━━━━━ Text under study

EventMachine-LE icon indicating copy to clipboard operation
EventMachine-LE copied to clipboard

Set socket CLOEXEC

Open ibc opened this issue 14 years ago • 30 comments

https://github.com/eventmachine/eventmachine/pull/298

The description is really elaborated, and just involves setting FD_CLOEXEC on a file descriptor, which solves the described issue.

Is it ok to add this pull request into EventMachine-LE?

ibc avatar Mar 01 '12 15:03 ibc

On Mar 1, 2012, at 16:08, Iñaki Baz Castillo wrote:

https://github.com/eventmachine/eventmachine/pull/298

The description is really elaborated, and just involves setting FD_CLOEXEC on a file descriptor, which solves the described issue.

Is it ok to add this pull request into EventMachine-LE?

When I looked at it, it seemed this essentially was working on Linux only. If this is needed, why not make it work on OSX as well? But I haven't looked closer.

Grüße, Carsten

cabo avatar Mar 01 '12 15:03 cabo

I didn't know that. Of course making it to work on Mac/BSD is the way to go.

ibc avatar Mar 01 '12 15:03 ibc

On Mar 1, 2012, at 16:16, Iñaki Baz Castillo wrote:

I didn't know that. Of course making it to work on Mac/BSD is the way to go.

The comment in the pull request is a bit over the top :-)

Hmm, this pull request only has a single change which indeed should work on both Linux and Unix. But I saw a larger one, which covers more of the problem,...

━━━━━━━━━━
━━━━━ Data provided

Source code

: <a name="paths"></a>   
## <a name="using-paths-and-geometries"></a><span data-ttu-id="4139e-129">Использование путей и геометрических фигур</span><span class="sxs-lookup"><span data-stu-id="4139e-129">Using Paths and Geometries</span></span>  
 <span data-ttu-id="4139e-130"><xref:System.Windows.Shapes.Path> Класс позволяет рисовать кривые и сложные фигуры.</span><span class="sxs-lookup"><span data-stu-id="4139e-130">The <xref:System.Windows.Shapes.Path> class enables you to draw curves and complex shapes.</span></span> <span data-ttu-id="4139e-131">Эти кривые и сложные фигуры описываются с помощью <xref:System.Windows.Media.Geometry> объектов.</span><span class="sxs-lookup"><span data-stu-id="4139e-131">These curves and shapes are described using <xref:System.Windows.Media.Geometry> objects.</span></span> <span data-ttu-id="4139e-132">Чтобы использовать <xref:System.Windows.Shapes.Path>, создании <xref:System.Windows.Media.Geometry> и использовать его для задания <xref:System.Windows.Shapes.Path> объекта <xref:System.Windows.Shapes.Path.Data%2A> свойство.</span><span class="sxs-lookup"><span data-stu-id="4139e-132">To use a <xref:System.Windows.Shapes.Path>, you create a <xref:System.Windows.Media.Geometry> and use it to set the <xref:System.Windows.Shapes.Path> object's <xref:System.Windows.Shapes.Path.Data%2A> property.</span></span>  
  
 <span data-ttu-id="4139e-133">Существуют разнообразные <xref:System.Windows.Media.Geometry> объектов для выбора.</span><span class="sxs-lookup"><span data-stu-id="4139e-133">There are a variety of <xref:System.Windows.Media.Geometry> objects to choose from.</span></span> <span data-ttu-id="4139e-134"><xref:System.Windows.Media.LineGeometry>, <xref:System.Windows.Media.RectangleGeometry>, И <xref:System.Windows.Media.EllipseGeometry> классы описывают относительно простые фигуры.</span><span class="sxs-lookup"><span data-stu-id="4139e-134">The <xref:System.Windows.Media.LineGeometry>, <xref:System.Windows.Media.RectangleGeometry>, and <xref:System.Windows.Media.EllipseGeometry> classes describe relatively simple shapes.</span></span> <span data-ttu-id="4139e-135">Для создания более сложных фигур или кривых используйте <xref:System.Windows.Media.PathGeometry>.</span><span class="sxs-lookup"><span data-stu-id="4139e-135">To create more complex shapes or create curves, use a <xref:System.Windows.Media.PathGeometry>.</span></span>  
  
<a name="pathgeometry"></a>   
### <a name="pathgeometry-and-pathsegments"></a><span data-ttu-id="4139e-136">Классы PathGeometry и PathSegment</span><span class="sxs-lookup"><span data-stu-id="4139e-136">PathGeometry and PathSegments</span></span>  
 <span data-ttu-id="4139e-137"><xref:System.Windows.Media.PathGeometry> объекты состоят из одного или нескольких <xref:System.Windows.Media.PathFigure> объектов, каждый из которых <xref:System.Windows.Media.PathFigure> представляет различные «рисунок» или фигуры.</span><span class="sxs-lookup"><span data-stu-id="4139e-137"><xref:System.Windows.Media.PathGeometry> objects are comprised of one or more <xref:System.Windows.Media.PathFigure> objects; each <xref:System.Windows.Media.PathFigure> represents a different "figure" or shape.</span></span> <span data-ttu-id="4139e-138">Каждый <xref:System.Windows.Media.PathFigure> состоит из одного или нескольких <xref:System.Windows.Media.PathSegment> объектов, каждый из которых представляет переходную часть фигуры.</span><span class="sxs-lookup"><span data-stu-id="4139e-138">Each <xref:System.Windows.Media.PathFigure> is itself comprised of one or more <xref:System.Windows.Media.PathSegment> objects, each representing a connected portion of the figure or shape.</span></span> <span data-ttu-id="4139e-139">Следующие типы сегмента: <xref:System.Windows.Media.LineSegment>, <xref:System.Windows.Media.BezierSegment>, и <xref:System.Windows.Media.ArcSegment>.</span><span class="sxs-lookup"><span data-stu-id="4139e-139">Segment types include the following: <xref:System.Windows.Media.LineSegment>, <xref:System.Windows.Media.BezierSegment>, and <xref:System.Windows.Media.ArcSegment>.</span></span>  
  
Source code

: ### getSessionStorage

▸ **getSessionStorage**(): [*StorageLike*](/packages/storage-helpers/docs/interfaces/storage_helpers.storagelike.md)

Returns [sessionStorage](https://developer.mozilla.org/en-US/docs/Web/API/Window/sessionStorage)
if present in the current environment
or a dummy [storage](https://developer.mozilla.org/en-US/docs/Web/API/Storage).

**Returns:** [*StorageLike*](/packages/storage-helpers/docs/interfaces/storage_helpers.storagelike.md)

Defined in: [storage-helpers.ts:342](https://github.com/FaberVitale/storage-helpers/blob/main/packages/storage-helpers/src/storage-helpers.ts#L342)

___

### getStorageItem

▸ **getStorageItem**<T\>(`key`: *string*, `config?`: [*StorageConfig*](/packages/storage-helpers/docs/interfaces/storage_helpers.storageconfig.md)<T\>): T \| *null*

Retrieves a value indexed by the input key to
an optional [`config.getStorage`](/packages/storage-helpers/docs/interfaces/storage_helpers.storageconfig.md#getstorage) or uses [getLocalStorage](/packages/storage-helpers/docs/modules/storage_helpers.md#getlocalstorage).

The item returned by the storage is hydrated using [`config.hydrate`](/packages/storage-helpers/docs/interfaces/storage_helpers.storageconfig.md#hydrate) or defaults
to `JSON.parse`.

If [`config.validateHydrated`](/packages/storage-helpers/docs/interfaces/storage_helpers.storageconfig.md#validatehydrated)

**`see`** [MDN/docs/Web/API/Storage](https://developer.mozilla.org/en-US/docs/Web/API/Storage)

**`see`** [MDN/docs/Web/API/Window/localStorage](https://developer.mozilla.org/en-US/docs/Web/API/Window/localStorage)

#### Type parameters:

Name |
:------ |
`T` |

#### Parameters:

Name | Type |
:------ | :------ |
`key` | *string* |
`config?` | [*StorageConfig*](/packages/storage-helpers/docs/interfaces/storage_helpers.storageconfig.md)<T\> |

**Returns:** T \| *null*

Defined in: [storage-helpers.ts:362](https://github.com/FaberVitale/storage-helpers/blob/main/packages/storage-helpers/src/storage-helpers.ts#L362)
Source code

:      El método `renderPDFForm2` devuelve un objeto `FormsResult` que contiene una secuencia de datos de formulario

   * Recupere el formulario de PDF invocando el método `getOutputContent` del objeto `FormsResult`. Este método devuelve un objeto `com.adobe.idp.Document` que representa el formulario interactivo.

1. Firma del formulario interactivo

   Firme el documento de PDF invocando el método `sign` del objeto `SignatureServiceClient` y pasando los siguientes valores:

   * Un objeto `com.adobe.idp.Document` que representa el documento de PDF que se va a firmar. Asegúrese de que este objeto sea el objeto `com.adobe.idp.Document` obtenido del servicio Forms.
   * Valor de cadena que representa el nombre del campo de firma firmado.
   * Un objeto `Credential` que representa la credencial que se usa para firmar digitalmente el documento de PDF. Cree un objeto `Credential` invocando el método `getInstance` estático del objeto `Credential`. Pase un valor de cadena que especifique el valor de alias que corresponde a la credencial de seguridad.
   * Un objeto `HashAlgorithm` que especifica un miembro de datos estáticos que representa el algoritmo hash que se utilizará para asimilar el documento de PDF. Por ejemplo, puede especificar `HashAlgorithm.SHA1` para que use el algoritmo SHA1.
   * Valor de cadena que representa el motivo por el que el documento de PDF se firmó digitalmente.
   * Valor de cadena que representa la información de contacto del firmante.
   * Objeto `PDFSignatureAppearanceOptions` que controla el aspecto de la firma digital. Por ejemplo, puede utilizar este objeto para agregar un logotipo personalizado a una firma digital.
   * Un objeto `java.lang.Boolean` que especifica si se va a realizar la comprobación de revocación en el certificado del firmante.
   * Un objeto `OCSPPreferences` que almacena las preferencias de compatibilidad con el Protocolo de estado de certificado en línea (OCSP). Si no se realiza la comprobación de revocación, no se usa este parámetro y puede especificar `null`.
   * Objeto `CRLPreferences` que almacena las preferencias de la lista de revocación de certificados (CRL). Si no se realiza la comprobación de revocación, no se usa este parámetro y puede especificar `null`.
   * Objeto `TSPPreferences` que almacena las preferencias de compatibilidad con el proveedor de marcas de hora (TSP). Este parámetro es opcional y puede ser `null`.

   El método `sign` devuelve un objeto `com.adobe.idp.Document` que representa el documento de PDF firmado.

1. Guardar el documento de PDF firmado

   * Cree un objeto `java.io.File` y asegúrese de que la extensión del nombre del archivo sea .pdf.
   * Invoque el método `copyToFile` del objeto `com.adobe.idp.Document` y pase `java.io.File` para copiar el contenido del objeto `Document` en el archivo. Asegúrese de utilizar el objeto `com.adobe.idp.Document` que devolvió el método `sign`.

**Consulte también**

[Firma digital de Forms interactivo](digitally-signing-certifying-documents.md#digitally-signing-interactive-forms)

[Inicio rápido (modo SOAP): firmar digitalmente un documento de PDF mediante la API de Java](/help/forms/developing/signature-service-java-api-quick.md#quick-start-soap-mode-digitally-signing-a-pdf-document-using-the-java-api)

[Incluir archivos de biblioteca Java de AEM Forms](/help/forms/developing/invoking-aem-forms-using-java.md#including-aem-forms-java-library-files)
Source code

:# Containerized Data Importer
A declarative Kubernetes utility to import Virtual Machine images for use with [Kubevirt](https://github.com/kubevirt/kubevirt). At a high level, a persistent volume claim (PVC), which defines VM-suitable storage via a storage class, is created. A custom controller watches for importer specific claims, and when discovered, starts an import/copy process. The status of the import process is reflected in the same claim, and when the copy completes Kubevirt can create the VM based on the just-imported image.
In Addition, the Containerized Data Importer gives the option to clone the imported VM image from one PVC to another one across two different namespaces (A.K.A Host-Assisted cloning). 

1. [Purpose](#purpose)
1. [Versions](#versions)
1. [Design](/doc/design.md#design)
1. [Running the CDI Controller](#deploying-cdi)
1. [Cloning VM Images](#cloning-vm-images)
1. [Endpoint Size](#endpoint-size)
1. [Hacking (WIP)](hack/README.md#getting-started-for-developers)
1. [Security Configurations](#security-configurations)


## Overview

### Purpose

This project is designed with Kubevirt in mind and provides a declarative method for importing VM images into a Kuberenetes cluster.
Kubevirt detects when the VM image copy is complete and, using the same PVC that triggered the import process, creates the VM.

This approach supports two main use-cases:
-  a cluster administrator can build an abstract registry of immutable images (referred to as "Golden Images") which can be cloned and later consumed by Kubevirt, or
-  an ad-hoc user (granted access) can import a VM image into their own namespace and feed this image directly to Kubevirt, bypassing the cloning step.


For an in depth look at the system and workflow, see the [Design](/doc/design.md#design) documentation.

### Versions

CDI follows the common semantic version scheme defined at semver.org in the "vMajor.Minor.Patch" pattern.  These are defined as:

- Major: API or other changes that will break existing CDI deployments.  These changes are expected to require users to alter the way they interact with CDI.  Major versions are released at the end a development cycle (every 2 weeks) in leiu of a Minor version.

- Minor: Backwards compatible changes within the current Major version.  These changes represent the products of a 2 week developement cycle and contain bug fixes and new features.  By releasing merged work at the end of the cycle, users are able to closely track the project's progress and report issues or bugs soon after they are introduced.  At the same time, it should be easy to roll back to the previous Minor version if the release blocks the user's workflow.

━━━━━━━━━━

Tasks and exercises:
[1] Rewrite the issue thread from "Grüße, Carsten" to "the top :-)", replacing each occurrence of "Mac/BSD" with "OSX/BSD".
[2] In the issue thread, what does Carsten say the proposed change essentially worked on when he first looked at it?

Responses per task:
[1]
Grüße, Carsten

cabo avatar Mar 01 '12 15:03 cabo

I didn't know that. Of course making it to work on OSX/BSD is the way to go.

ibc avatar Mar 01 '12 15:03 ibc

On Mar 1, 2012, at 16:16, Iñaki Baz Castillo wrote:

I didn't know that. Of course making it to work on OSX/BSD is the way to go.

The comment in the pull request is a bit over the top :-)

[2] Linux only.